Families and all men are faced with challenges, too hard to bear. Many are broken inside.

I look closely at the ropes in Bound. All of a sudden I see hope.

The character on the left is wearing a royal gown. The ribbons of his gown are royal ribbons. His ropes, his ribbons, all except one, are facing upwards. He is quite close to the others that are bound together. And they all have one rope that is facing upwards. That king is the Lord who has died and resurrected and even today he holds all the power in heaven and in earth.

He says: Come to me, all of you exhausted from burdens and sickness, tired from marriage and relationships, those that work and are stressed, the guilty, the fatigued and the strained, I will make you at ease. He says to us, who are in distress and in need: Peace be with you.
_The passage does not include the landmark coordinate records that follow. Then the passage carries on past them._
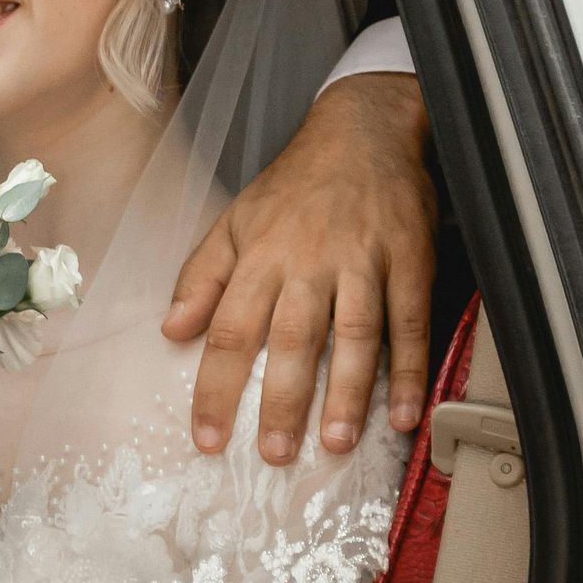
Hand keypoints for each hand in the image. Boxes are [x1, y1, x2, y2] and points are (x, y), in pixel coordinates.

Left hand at [163, 72, 435, 464]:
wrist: (364, 129)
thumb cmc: (295, 185)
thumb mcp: (235, 221)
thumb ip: (203, 277)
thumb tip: (171, 330)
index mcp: (261, 256)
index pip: (228, 330)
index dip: (214, 387)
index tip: (207, 437)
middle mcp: (309, 261)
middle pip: (291, 338)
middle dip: (281, 400)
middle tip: (273, 453)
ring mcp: (363, 261)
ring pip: (354, 334)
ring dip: (346, 392)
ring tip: (334, 442)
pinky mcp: (411, 261)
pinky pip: (410, 322)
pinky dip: (410, 370)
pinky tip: (404, 414)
The king is in the light and the people are in the shadow, since I can see the colors of their clothes. One is dressed in turquoise blue and orange, the other in green and pink, and the third in pink and blueish red. And the king is dressed in yellow, green, orange, blue and purple.

In these I can see the city that is to be, the reflection of New Jerusalem. It is embellished with all kinds of expensive stone, jasper, sapphires, emeralds, topazes…

At the right side of our Father, Jesus is praying for us. He is the first and the last, forever living. He has the strength to brake the false chains and bonds, he can free us from our burdens. Let us face forward, we have the future and the hope.